As Meta announces its largest and most capable large language model yet with the Llama 3.1 405B, Mark Zuckerberg says it’s important technology isn’t controlled by a handful of companies.
Opting for a transparent approach, the CEO wrote a public letter on Tuesday (July 23) explaining why the LLM is open source and why this is ‘good for the world.’
“I believe that open source is necessary for a positive AI future,” writes the billionaire.
Mark is an incredible CEO.
What particularly stood out to me from our conversation was how deeply he thinks about open source and how it’ll benefit Meta (and the world) in the long term.
A few of my favorite moments/quotes:
On the future of AI agents:
“I think we’re going to… https://t.co/rhuOVcapbW
— Rowan Cheung (@rowancheung) July 24, 2024
“Open source will ensure that more people around the world have access to the benefits and opportunities of AI, that power isn’t concentrated in the hands of a small number of companies, and that the technology can be deployed more evenly and safely across society.”
The new Llama 3.1 405B is the company’s first frontier-level open source AI model. Unlike in previous releases, a greater focus on building a broader ecosystem has now been taken.

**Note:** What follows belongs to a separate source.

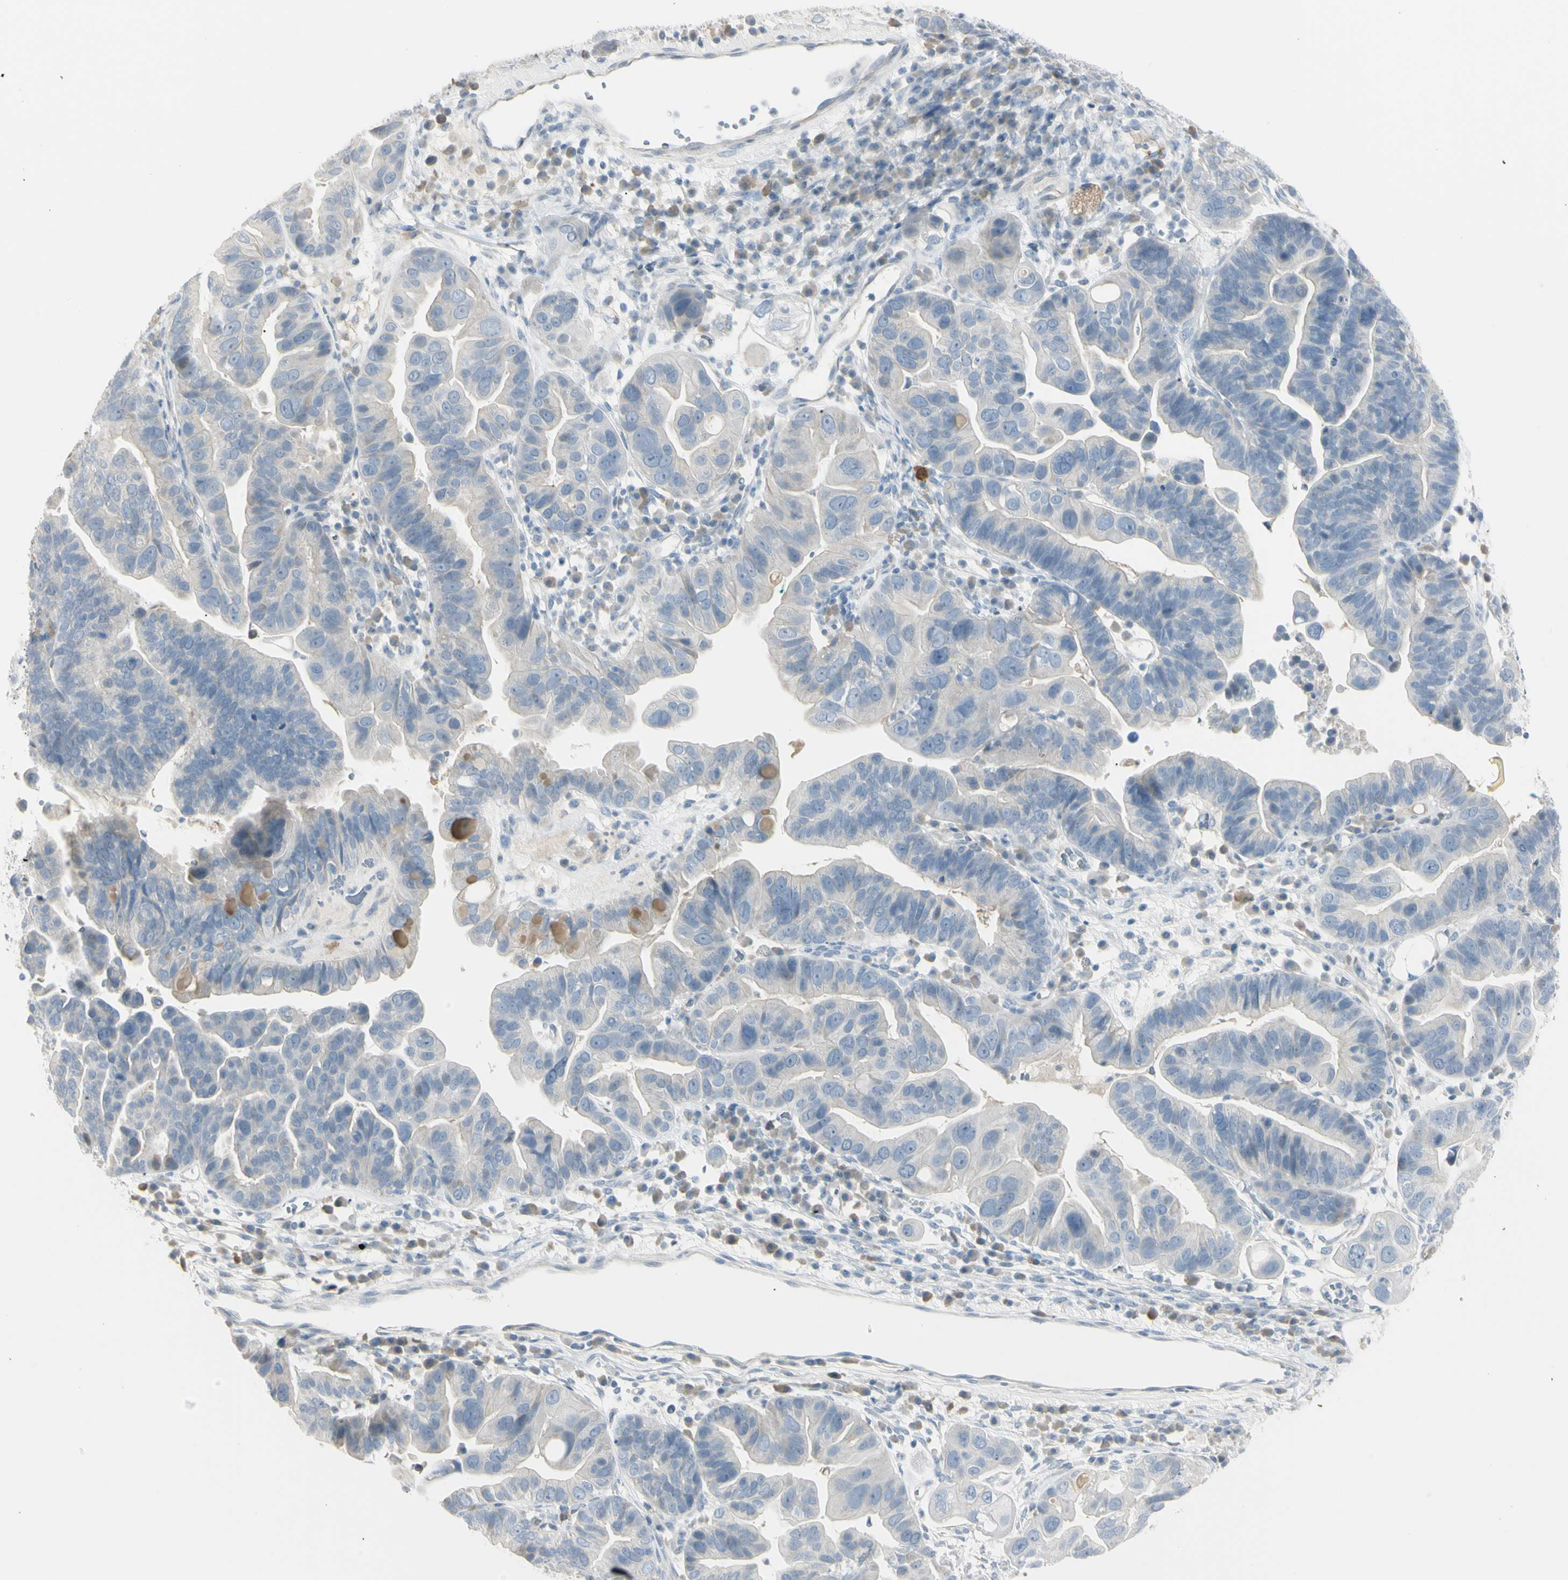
{"staining": {"intensity": "negative", "quantity": "none", "location": "none"}, "tissue": "ovarian cancer", "cell_type": "Tumor cells", "image_type": "cancer", "snomed": [{"axis": "morphology", "description": "Cystadenocarcinoma, serous, NOS"}, {"axis": "topography", "description": "Ovary"}], "caption": "IHC photomicrograph of neoplastic tissue: human ovarian cancer (serous cystadenocarcinoma) stained with DAB exhibits no significant protein staining in tumor cells.", "gene": "PIP", "patient": {"sex": "female", "age": 56}}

The team has been working with a range of companies to grow this, citing “Amazon, Databricks, and NVIDIA” as all having full suites of services to support developers fine-tuning and distilling their own models.
Zuckerberg explains how this move was taken to “ensure that we always have access to the best technology, and that we’re not locking into a competitor’s closed ecosystem where they can restrict what we build.
“One of my formative experiences has been building our services constrained by what Apple will let us build on their platforms.
“Between the way they tax developers, the arbitrary rules they apply, and all the product innovations they block from shipping, Meta and many other companies would be freed up to build much better services for people if we could build the best versions of our products and competitors were not able to constrain what we could build.”
What is the Llama 3.1 405B model by Mark Zuckerberg’s Meta?
Meta officially announced Llama 3.1 on Tuesday (July 23) describing it as having “state-of-the-art capabilities in general knowledge, steerability, math, tool use, and multilingual translation.”
The LLM was trained on over 15 trillion tokens and model training was pushed to over 16 thousand H100 GPUs, making it the first Llama model to be done at such scale.
Meta says they’ve spoken with the community and realize there’s so much more to generative AI development than just prompting models.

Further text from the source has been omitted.